Можно представить себе, что началось бы в стране, если б этот закон решили претворить в жизнь. К счастью, выполнять его никто и не думал. Волостные комитеты не подчинялись не только центральной власти, но даже уездной. В каждой деревне земельную реформу проводили по-своему, а суть была одна: захватить как можно больше земли и поделить между собой по старым добрым общинным принципам, при этом пощипав и наиболее зажиточных деревенских хозяев[43].
Большевики не влезали в вопрос социализации земли. Они были достаточными прагматиками, чтобы понять всю бессмыслицу подобного закона и отдать его на откуп левым эсерам — по крайней мере, те какое-то время будут заняты делом и меньше станут изображать оппозицию. Зачем принимать закон, не имея механизма его выполнения? Все равно на местах сделают так, как захотят.
Ленин был толковым экономистом и отлично понимал, что эсеровская программа, даже будучи скрупулезно реализованной, неспособна вывести страну из аграрного тупика. Наоборот, она способствовала измельчанию хозяйств и постоянным переделам, в то время как спасение лежало на пути создания крупных агропредприятий. А пока правительство пыталось защитить крепких частных владельцев. Закон прямо запрещал при переделах принудительно отбирать землю у хуторских и отрубных хозяйств, если те являлись «трудовыми» — т. е. земля не служила средством наживы[44]. Однако по причине слабости центральной власти земельные вопросы решались на местах, и чем ниже уровень, тем дальше отклонение от государственной политики.

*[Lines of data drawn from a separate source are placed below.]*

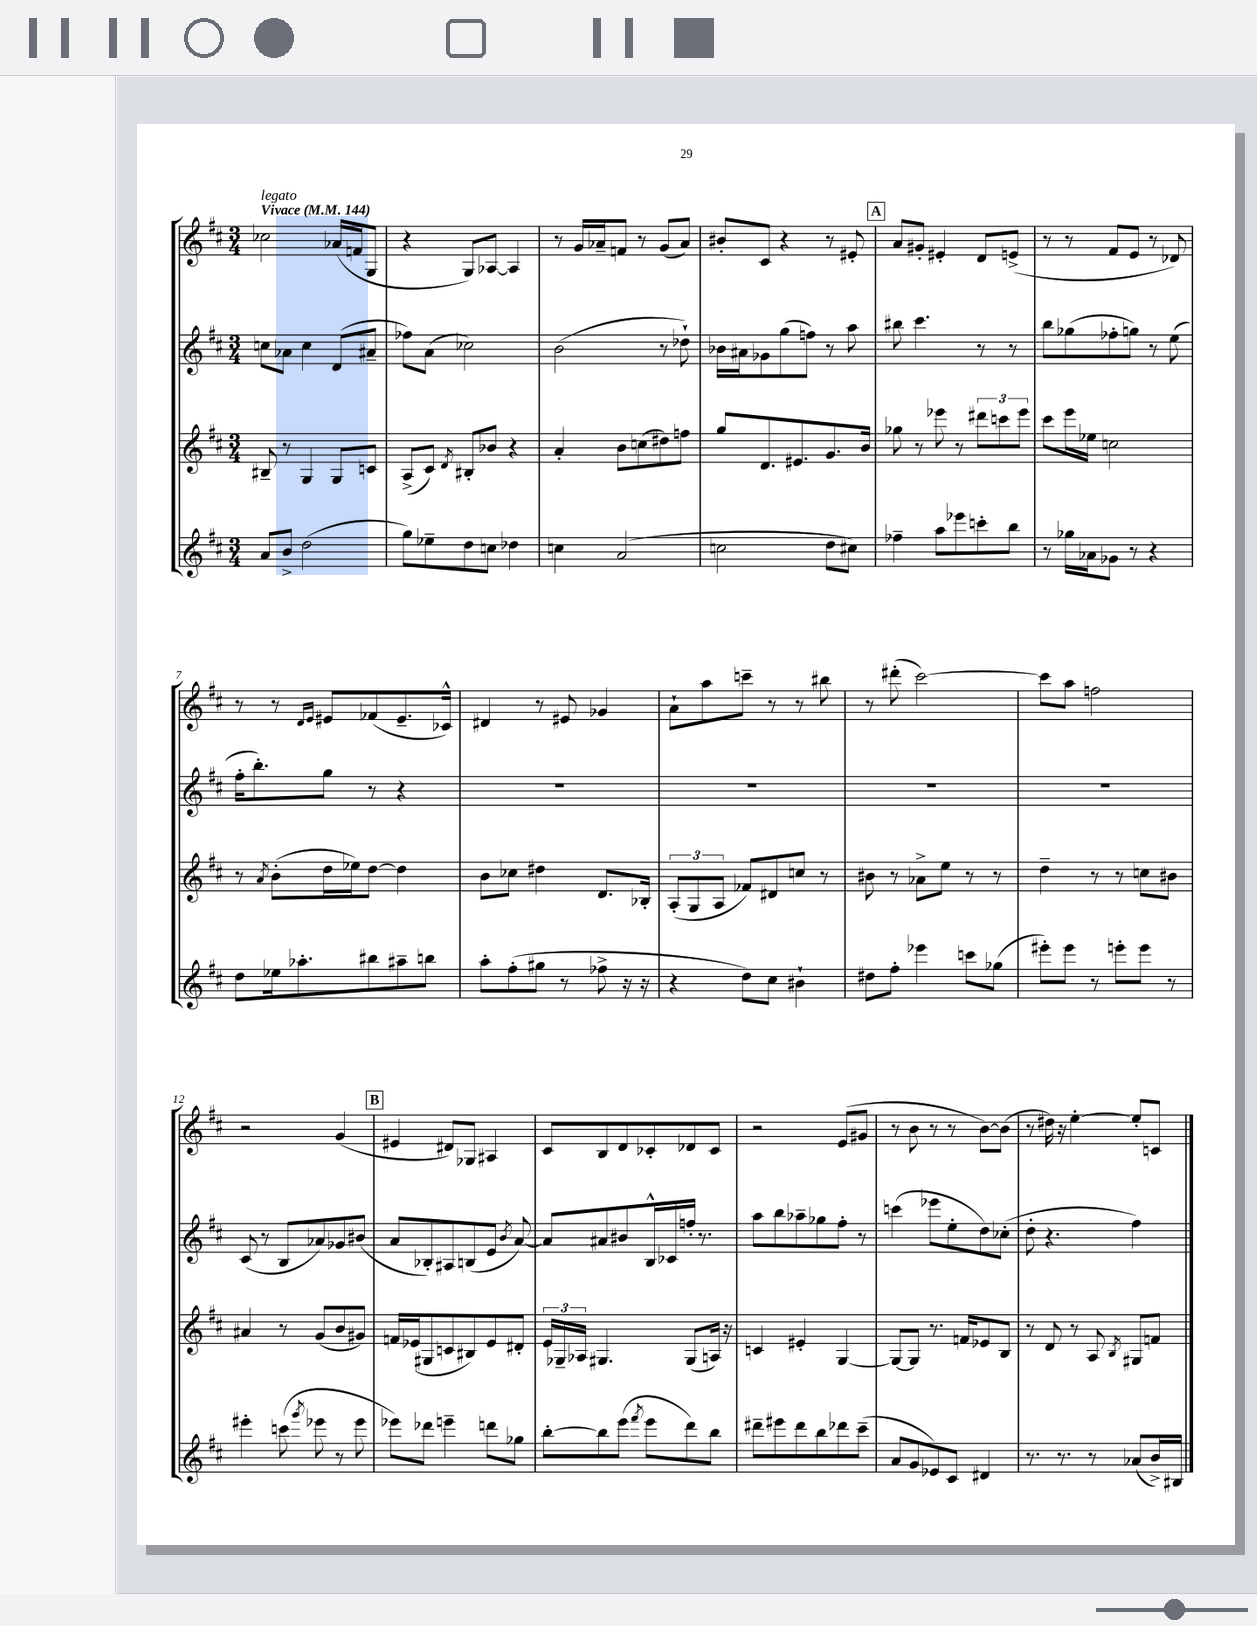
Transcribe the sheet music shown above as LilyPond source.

<<
\new StaffGroup <<
\new Staff = "s0" {
    \clef treble \key d \major \numericTimeSignature \time 3/4 \tempo "Vivace" 4 = 144
    \autoBeamOff ces''2^\markup { \italic "legato" } aes'16[( f'16 g8] |
    r4 g8[) aes8]~ aes4 |
    r8 g'16[ aes'16-- f'8] r8 g'8[( aes'8]) |
    bis'8[-. cis'8] r4 r8 eis'8-. |
    \mark \markup { \box "A" } a'8[ gis'8]-. eis'4-. d'8[ e'8]->( |
    r8 r8 fis'8[ e'8] r8 des'8) |
    r8 r8 \grace { d'16[ e'16] } eis'8[ fes'8( eis'8.-- ces'16]-^) |
    dis'4 r8 eis'8 ges'4 |
    a'8[-! a''8 c'''8]-- r8 r8 bis''8 |
    r8 dis'''8-.( cis'''2~) |
    cis'''8[ a''8] f''2 |
    r2 g'4( |
    \mark \markup { \box "B" } eis'4 dis'8[) ges8] ais4 |
    cis'8[ b8 d'8 ces'8-. des'8 ces'8] |
    r2 e'8[( gis'8] |
    r8 b'8 r8 r8 b'8[~) b'8]( |
    r8 dis''16) r16 e''4~-. e''8[-. c'8] \bar "|." |
}
\new Staff = "s1" {
    \clef treble \key d \major \numericTimeSignature \time 3/4
    \autoBeamOff c''8[ aes'8] c''4 d'8[( ais'8]-- |
    fes''8[) a'8]( ces''2) |
    b'2( r8 des''8-!) |
    bes'16[ ais'16 ges'8 g''8( f''8]) r8 a''8 |
    \mark \markup { \box "A" } bis''8 cis'''4. r8 r8 |
    b''8[ ges''8( fes''8-. g''8]) r8 e''8( |
    fis''16[-. b''8.-.) g''8] r8 r4 |
    R2. |
    R2. |
    R2. |
    R2. |
    cis'8( r8 b8[ aes'8) ges'8 bis'8]( |
    \mark \markup { \box "B" } a'8[ bes8-.) ais8 b8( e'8] \acciaccatura { b'8 } a'8~) |
    a'8[ ais'8 bis'8 b16-^ ces'16 f''16]-. r8. |
    a''8[ b''8 aes''8-- ges''8 fis''8]-. r8 |
    c'''4( ees'''8[ e''8-. d''8) ces''8]-.( |
    d''8-. r4. fis''4) \bar "|." |
}
\new Staff = "s2" {
    \clef treble \key d \major \numericTimeSignature \time 3/4
    \autoBeamOff bis8-- r8 g4 g8[ c'8] |
    a8[->( cis'8]) \acciaccatura { d'8 } bis8[-. bes'8] r4 |
    a'4-. b'8[ c''8( dis''8) f''8] |
    g''8[ d'8. eis'8. g'8. b'16] |
    \mark \markup { \box "A" } ges''8 r8 ees'''8 r8 \tuplet 3/2 { dis'''8[ c'''8 ees'''8] } |
    cis'''8[ e'''16 ees''16] c''2 |
    r8 \acciaccatura { a'8 } b'8[-.( d''16 ees''16) d''8]~ d''4 |
    b'8[ ces''8] dis''4 d'8.[ bes16]-. |
    \tuplet 3/2 { a8[-.( g8 a8] } fes'8[) dis'8 c''8] r8 |
    bis'8 r8 aes'8[-> e''8] r8 r8 |
    d''4-- r8 r8 c''8[ bis'8] |
    ais'4 r8 g'8[( b'8 gis'8]) |
    \mark \markup { \box "B" } f'16[ ees'16( gis8 c'8 bis8) ees'8 dis'8]-. |
    \tuplet 3/2 { e'16[ ges16-- aes16] } gis4. gis8[( a16]) r16 |
    c'4 eis'4-. g4~ |
    g8[~ g8] r8. f'16[ ees'8 b8] |
    r8 d'8 r8 a8 \acciaccatura { b8 } gis8[ f'8] \bar "|." |
}
\new Staff = "s3" {
    \clef treble \key d \major \numericTimeSignature \time 3/4
    \autoBeamOff a'8[ b'8]-> d''2( |
    g''8[) ees''8-- d''8 c''8] des''4 |
    c''4 a'2( |
    c''2 d''8[ cis''8]) |
    \mark \markup { \box "A" } fes''4-- a''8[ ees'''8 c'''8-. b''8] |
    r8 ges''16[ aes'16 ges'8] r8 r4 |
    d''8[ ees''16 aes''8.-. bis''8 ais''8-- b''8] |
    a''8[-. fis''8-.( gis''8] r8 fes''8-> r16 r16 |
    r4 d''8[) cis''8] bis'4-! |
    dis''8[ fis''8]-. ees'''4 c'''8[ ges''8]( |
    eis'''8[-.) eis'''8] r8 e'''8[-. e'''8] r8 |
    eis'''4-. c'''8( \acciaccatura { g'''8 } ees'''8 r8 ees'''8 |
    \mark \markup { \box "B" } ees'''8[) des'''8] e'''4-- d'''8[ ges''8] |
    b''8[~-. b''8 e'''8]( \acciaccatura { fis'''8 } e'''8[ d'''8) b''8] |
    dis'''8[-- eis'''8 dis'''8 b''8 des'''8 cis'''8]--( |
    a'8[ g'8 ees'8) cis'8] dis'4 |
    r8. r8. r8 aes'8[( b'16->) bis16] \bar "|." |
}
>>
>>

Так, инструкция Земотдела Моссовета в противовес закону уже допускала урезание земли единоличников[45], хотя и в случае значительных излишков. Эта поправка развязывала руки местным властям, которые трактовали «излишки», как хотели.
Уже в 1918 году Центрозем вправлял мозги Москомзему:
«Задачей советской власти является поддержание, а не расстройство хозяйств вышеназванной категории, хорошо оборудованных, богатых частной инициативой и в отношении системы полеводства выгодно отличающихся от соседних землепользовании»[46].
А с другой стороны, это выгодное отличие делало частные земли лакомым куском для общинников. После Декрета о земле, отражавшего сокровенные чаяния крестьянства, началось прямое разграбление крупных и сильных хозяйств. Ни к чему хорошему это привести не могло.
Забегая вперёд, можно сказать, что вышло так, как и должно было, — то есть совсем плохо. По данным выборочной, 10 %-й переписи 1919 года, число беспосевных хозяйств сократилось на 38 % (самый большой процент — 60,7 % — дал Центрально-Земледельческий район, на втором месте — 59,5 % — Средне-Волжский). Зато в 25 губерниях практически исчезли крупные частные хозяйства (свыше 13 дес).
К началу 1919 года в европейской России было распределено более 17 млн. дес. земли. Миллион беспосевных крестьян получили наделы. Число хозяйств, имеющих до 2 дес. посева, возросло с 6 до 8–9 млн., составив 43 % хозяйств. Немного (на 10 %) увеличилась группа хозяйств, имеющих 2–4 дес, количество более крупных — уменьшилось, а хозяйства, засевавшие свыше 10 дес, почти исчезли. Таким образом, был отчасти достигнут крестьянский идеал и практически полностью разгромлен аграрный сектор.
Кроме того, что мелкие хозяйства малопродуктивны сами по себе, они были ещё и очень слабыми. Для успешного хозяйствования мало получить саму землю. Надо иметь еще и рабочий скот, инвентарь, фураж, семенное зерно. Все это было реквизировано у помещиков одновременно с землей, однако скота, инвентаря и пр., которых хватало для эффективно организованного крупного хозяйства, оказалось безнадежно мало при прямом дележе между крестьянами, да еще и бескормица 1917 года смертной косой прошлась по конюшням.
В итоге, несмотря на все переделы, инвентаря и рабочего скота не имела треть хозяйств. Ещё столько же дворов были настолько слабыми, что даже при прибавке земли говорить о каком-либо товарном производстве не приходилось — дай Бог себя впроголодь прокормить[47]. В результате Декрета о земле сельское хозяйство страны сразу по пояс ухнуло в трясину.
43
У нас бытуют несколько неадекватные представления о том, что такое «зажиточный хозяин». Это не тот, у которого пара десятков десятин земли, а тот, у которого их сотни, а то и тысячи. Вспомним хотя бы того тамбовского кулака, который арендовал помещичье имение.
44
Ещё раз напомним, кулаки — это те, кто наживались на земле: обрабатывали се с помощью батраков, сдавали в аренду.
46
Цит. по:
47
Естественно, в разных регионах было по-разному. Приведённые цифры относятся к Европейской России. Хлебородные районы юга России в то время находились под белыми, а железнодорожное сообщение с Сибирью было отвратительным.